1. Trap the kids - I'm not sure if you meet with all the parents at once. If so, just have the meetings right after regular programming hours. This was a method my principal used in inner city Cincinnati. If we were having a convocation, students would not go home. We wouldn't run buses. The only way for kids to get home was for parents to get them. And provide food.

2. Make the meetings more meaningful - If you're having a hard time getting parents to come out, then you're not communicating the importance and/or the actual meetings are not meeting the needs of the parents. Why are you having the meetings? What exactly do you do there? Why do you need to have them once a month? Are these individual meetings or large group? Small group?

I'm in the field of education, work in inner city Chicago so this question is relevant and necessary in order to answer your questions.

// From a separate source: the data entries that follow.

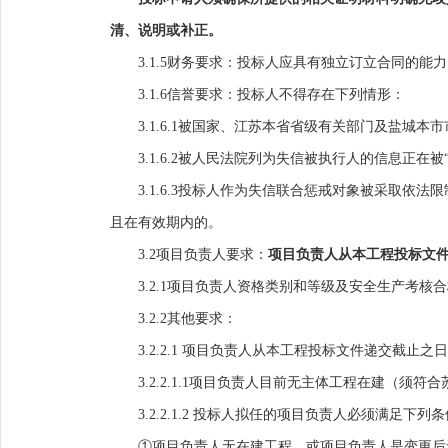
清、说明或补正。
3.1.
5
财务要求：
投标人应具有独立订立合同的能力
3.1.
6
信誉要求：
投标人不得存在下列情形：
3.1.
6
.1被国家、江苏本省省级有关部门及盐城本市
3.1.
6
.
2
被人民法院列为失信被执行人的信息正在被
3.1.
6
.
3
投标人作为失信联合惩戒对象被采取依法限
且在有效期内的。
3.2项目负责人要求：
项目负责人从本工程投标文
3.2.1项目负责人资格类别和等级及安全生产考核
3.2.2其他要求：
3.2.2.1 项目负责人从本工程投标文件递交截止
3.2.2.1.1项目负责人目前无主体工程在建（须符合
3.2.2.1.2 投标人拟任的项目负责人必须满足下列
①项目负责人无在建工程，或项目负责人是变更后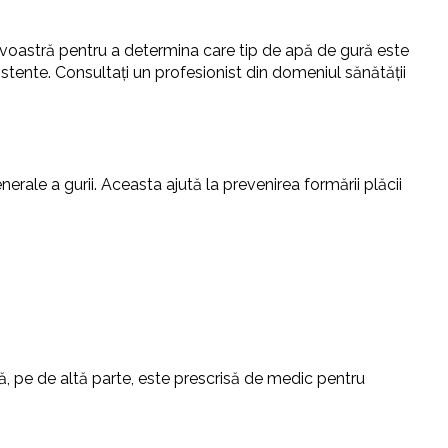
voastră pentru a determina care tip de apă de gură este
tente. Consultați un profesionist din domeniul sănătății
enerale a gurii. Aceasta ajută la prevenirea formării plăcii
ă, pe de altă parte, este prescrisă de medic pentru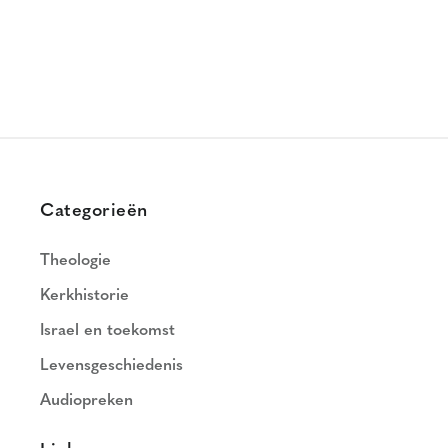
Categorieën
Theologie
Kerkhistorie
Israel en toekomst
Levensgeschiedenis
Audiopreken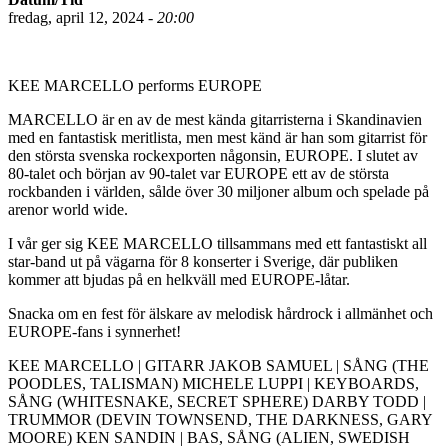
fredag, april 12, 2024 -
20:00
KEE MARCELLO performs EUROPE
MARCELLO är en av de mest kända gitarristerna i Skandinavien
med en fantastisk meritlista, men mest känd är han som gitarrist för
den största svenska rockexporten någonsin, EUROPE. I slutet av
80-talet och början av 90-talet var EUROPE ett av de största
rockbanden i världen, sålde över 30 miljoner album och spelade på
arenor world wide.
I vår ger sig KEE MARCELLO tillsammans med ett fantastiskt all
star-band ut på vägarna för 8 konserter i Sverige, där publiken
kommer att bjudas på en helkväll med EUROPE-låtar.
Snacka om en fest för älskare av melodisk hårdrock i allmänhet och
EUROPE-fans i synnerhet!
KEE MARCELLO | GITARR JAKOB SAMUEL | SÅNG (THE
POODLES, TALISMAN) MICHELE LUPPI | KEYBOARDS,
SÅNG (WHITESNAKE, SECRET SPHERE) DARBY TODD |
TRUMMOR (DEVIN TOWNSEND, THE DARKNESS, GARY
MOORE) KEN SANDIN | BAS, SÅNG (ALIEN, SWEDISH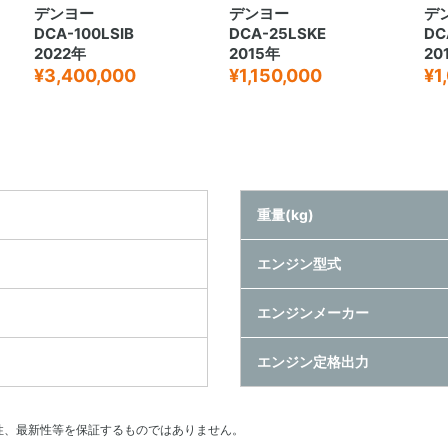
デンヨー
デンヨー
デ
DCA-100LSIB
DCA-25LSKE
DC
2022年
2015年
20
¥3,400,000
¥1,150,000
¥1
重量(kg)
エンジン型式
エンジンメーカー
エンジン定格出力
性、最新性等を保証するものではありません。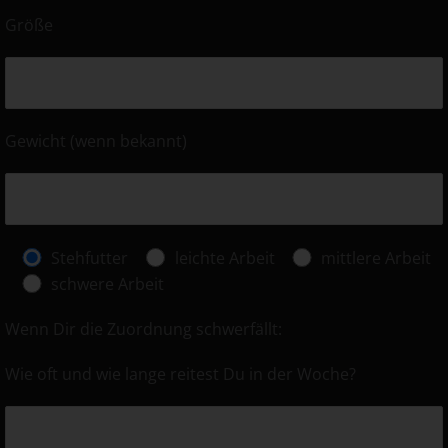
Größe
Gewicht (wenn bekannt)
Stehfutter
leichte Arbeit
mittlere Arbeit
schwere Arbeit
Wenn Dir die Zuordnung schwerfällt:
Wie oft und wie lange reitest Du in der Woche?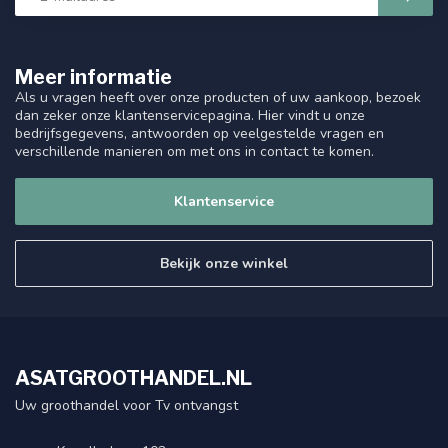
Meer informatie
Als u vragen heeft over onze producten of uw aankoop, bezoek
dan zeker onze klantenservicepagina. Hier vindt u onze
bedrijfsgegevens, antwoorden op veelgestelde vragen en
verschillende manieren om met ons in contact te komen.
Klantenservice
Bekijk onze winkel
ASATGROOTHANDEL.NL
Uw groothandel voor Tv ontvangst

You might want to rethink why you're having them at all.
posted by allthewhile at 5:55 PM on September 12, 2010


How about having someone call and personally remind/invite the parents to the meeting?
posted by mmascolino at 6:43 PM on September 12, 2010


It seems that I was pretty unclear with my question -- I'll try to clarify a bit.

This is a Head Start program, so children are picked up at different times of the day.

We're examining what sorts of resources parents want at parent meetings and working to provide them. The meetings are divided between resources and updates about the center/upcoming events.

I'd like to focus this question specifically on things that we can use our parent involvement funds for that will both encourage parents to attend meetings and enrich their lives in some small way. The idea is for every family to get something beneficial at every meeting -- not as the sole incentive, but as another benefit of attending.

We already provide food and childcare for families, so we're looking for something beyond that.

Thanks for the ideas so far -- please keep them coming!